PROVIDED ENTRIES:
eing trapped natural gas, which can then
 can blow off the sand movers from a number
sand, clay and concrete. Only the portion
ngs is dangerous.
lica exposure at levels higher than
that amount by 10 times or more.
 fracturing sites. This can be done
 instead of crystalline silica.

TRY IT:
Restate word for word the lines from the one holding "fracturing sites. This can be done" to the end of the listing, both ends included, and nothing more.

TASK SOLUTION:
 fracturing sites. This can be done
 instead of crystalline silica.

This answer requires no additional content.